**TEXT UNDER STUDY**:
In the ‘You don’t know about me’ and ‘Not Nutrition-Related’ categories, I bring a few private and personal tidbits to the surface as they’ve bubbled up over the years… and writing has become a wonderful tool for working through All that Lulls in the Mind.
The very short story is that just about 10 years ago, I gave up on the idea of starting a family after a failed pregnancy (= miscarriage). The miscarriage occurred after a few months of “fertility assistance” that I wasn’t super excited about to begin with.
To this day, weird feelings of guilt arise when asked the question, “Do you have children?” by other parents. I simply answer with “No, I don’t have kids.” But am I lacking in some human quality that I wasn’t gifted children? Was it punishment from the supreme being(s)? Am I evil because I didn’t want to continue with hormone therapy to create what my body didn’t have (or want)? On and on those goofy thoughts go.
I think the guilty feelings arise because of comments I heard after the miscarriage (from a few people who were close to me), such as:
“Things happen for a reason.”
”Maybe your body wasn’t strong enough.”
And then there are the comments from those who don’t know ‘the story’ but have responded with ”Lucky you - I wish I had your life” or “OHHH - you are one of those…” or ”You’re better off anyway.”
Even though I’ve internally replied with “What in the actual hell are you freaking saying right now?!?” to all of these responses, I easily can let myself get sucked down into a deep hole of sadness and confusion.
However, recently I’ve realized it’s okay to respond to the “Do you have kids” question with the abbreviated true story.
It’s vulnerable and raw and a bit uncomfortable (and not just for me, I know). But it’s freeing and it just IS and it’s part of this human experience. I’m not seeking sympathy or a partner in a CryFest or membership in the NonMoms club.
I just want to be okay with where I am and who I am… as a Woman and a Human.

**EXERCISE GOAL**:
Please rewrite the piece about not having children starting at "And then there" and ending at "and a Human.", with "CryFest" changed to "pity party". You won't need the records to work with the piece about not having children.

**RECORDS SHOWN**:
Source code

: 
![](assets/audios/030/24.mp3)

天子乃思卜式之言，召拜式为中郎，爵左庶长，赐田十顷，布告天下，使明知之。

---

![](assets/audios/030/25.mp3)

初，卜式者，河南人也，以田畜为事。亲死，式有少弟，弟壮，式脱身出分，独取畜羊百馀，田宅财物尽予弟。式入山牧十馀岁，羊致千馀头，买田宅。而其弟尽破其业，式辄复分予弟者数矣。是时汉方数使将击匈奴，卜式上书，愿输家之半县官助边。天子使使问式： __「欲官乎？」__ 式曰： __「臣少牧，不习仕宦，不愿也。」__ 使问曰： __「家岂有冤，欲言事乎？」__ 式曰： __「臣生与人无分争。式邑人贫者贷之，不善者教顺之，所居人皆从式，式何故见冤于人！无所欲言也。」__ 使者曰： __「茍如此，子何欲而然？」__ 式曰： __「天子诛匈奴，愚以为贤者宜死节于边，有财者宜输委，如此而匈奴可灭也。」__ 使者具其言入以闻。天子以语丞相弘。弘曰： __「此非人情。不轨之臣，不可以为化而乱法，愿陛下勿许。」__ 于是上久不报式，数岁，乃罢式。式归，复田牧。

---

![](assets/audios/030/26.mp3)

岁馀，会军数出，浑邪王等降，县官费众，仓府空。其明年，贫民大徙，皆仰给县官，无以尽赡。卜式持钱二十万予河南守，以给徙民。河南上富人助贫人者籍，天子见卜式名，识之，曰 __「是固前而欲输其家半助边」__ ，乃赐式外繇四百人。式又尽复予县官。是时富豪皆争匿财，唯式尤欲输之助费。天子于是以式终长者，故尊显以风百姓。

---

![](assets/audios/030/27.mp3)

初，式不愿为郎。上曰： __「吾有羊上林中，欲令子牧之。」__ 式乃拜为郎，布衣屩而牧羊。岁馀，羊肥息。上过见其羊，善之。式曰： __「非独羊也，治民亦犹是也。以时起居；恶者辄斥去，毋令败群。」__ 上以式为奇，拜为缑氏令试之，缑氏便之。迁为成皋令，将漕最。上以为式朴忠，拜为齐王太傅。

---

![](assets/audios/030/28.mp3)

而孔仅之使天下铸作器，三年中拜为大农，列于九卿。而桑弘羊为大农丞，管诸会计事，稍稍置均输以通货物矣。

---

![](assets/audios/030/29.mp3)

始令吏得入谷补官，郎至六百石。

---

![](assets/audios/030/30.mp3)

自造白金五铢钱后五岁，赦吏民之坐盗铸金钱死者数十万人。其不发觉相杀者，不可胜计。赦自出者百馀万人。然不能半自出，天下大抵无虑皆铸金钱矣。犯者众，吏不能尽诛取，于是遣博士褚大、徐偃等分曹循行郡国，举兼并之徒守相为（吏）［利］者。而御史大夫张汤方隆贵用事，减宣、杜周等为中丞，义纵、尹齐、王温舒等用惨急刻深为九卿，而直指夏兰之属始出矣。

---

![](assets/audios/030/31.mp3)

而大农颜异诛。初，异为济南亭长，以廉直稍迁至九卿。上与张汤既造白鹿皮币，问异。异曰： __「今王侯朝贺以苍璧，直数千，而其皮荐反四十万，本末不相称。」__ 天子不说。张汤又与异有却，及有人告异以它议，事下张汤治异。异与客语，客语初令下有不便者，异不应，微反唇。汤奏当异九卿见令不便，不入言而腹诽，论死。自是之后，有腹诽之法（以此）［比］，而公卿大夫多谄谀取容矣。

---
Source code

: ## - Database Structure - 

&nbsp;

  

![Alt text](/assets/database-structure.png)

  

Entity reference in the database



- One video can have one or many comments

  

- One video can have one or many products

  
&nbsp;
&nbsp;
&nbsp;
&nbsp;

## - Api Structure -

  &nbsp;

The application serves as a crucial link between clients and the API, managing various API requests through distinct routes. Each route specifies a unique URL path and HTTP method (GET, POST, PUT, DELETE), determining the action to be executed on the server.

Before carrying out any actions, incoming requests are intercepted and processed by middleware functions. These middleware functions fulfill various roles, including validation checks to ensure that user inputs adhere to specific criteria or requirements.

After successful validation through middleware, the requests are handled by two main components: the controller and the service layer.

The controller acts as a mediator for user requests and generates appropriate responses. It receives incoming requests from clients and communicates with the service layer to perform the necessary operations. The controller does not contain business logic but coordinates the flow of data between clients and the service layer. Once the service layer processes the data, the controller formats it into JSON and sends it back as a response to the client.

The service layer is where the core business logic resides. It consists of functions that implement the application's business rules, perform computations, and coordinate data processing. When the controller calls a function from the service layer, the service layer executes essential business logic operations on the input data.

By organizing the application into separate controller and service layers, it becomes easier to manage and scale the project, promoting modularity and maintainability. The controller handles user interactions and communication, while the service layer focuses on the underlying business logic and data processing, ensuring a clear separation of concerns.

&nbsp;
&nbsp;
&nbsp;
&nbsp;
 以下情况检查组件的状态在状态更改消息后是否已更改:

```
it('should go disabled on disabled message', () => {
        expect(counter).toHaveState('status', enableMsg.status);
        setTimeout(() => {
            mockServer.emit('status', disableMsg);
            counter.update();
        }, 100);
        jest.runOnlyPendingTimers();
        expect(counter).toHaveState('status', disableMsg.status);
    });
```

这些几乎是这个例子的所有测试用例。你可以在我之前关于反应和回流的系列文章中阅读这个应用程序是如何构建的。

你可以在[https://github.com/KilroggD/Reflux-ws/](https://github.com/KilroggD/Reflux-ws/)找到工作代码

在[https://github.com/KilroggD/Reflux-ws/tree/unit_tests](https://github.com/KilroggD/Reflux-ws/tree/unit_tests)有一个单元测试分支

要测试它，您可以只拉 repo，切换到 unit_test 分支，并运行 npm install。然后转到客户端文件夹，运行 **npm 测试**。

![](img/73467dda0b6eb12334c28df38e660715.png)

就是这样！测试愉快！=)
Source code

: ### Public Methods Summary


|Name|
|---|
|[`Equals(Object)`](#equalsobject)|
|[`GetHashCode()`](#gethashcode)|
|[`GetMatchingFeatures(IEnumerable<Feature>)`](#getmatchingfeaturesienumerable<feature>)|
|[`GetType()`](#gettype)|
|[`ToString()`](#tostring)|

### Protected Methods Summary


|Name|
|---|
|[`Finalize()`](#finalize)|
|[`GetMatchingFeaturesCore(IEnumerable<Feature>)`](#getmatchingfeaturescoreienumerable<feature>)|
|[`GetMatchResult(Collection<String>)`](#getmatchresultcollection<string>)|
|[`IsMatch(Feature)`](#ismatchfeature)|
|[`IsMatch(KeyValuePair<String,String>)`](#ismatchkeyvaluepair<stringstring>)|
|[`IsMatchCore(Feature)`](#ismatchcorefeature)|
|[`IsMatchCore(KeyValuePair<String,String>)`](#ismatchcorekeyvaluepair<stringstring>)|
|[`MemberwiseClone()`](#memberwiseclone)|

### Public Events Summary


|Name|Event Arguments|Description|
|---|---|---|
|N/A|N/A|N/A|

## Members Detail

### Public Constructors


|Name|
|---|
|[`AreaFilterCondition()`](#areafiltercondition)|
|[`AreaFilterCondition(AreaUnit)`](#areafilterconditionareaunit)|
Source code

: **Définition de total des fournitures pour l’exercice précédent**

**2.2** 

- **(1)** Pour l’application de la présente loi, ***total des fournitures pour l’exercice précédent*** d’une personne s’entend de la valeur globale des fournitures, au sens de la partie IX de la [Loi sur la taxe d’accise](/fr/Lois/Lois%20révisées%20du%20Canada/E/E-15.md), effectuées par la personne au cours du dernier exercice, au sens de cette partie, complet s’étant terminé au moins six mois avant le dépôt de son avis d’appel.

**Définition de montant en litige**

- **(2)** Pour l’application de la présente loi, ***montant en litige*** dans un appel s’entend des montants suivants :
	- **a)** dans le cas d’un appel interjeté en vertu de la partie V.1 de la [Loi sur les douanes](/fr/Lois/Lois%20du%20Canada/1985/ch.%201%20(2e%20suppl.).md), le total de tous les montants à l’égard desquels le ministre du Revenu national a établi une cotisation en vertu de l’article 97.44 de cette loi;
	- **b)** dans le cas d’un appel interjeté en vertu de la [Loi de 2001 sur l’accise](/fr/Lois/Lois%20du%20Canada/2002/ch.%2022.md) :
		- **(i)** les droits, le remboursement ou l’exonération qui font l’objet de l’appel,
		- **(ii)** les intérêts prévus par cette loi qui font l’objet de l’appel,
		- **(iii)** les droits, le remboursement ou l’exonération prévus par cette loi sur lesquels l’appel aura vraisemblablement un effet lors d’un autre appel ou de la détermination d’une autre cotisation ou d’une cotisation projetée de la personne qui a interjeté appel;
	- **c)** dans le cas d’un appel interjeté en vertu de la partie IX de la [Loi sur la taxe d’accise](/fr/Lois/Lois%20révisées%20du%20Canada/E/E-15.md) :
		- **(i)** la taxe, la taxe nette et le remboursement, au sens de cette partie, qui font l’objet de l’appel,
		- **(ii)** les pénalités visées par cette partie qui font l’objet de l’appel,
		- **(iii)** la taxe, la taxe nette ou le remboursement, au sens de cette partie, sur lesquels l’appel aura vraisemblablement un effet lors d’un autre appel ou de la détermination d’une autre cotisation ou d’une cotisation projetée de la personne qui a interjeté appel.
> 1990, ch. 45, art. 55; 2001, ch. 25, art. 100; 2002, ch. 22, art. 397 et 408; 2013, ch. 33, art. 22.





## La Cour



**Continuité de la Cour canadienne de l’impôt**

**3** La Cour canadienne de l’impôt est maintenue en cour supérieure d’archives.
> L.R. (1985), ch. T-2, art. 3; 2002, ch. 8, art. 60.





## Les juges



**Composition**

**EXPECTED ANSWER**:
And then there are the comments from those who don’t know ‘the story’ but have responded with ”Lucky you - I wish I had your life” or “OHHH - you are one of those…” or ”You’re better off anyway.”
Even though I’ve internally replied with “What in the actual hell are you freaking saying right now?!?” to all of these responses, I easily can let myself get sucked down into a deep hole of sadness and confusion.
However, recently I’ve realized it’s okay to respond to the “Do you have kids” question with the abbreviated true story.
It’s vulnerable and raw and a bit uncomfortable (and not just for me, I know). But it’s freeing and it just IS and it’s part of this human experience. I’m not seeking sympathy or a partner in a pity party or membership in the NonMoms club.
I just want to be okay with where I am and who I am… as a Woman and a Human.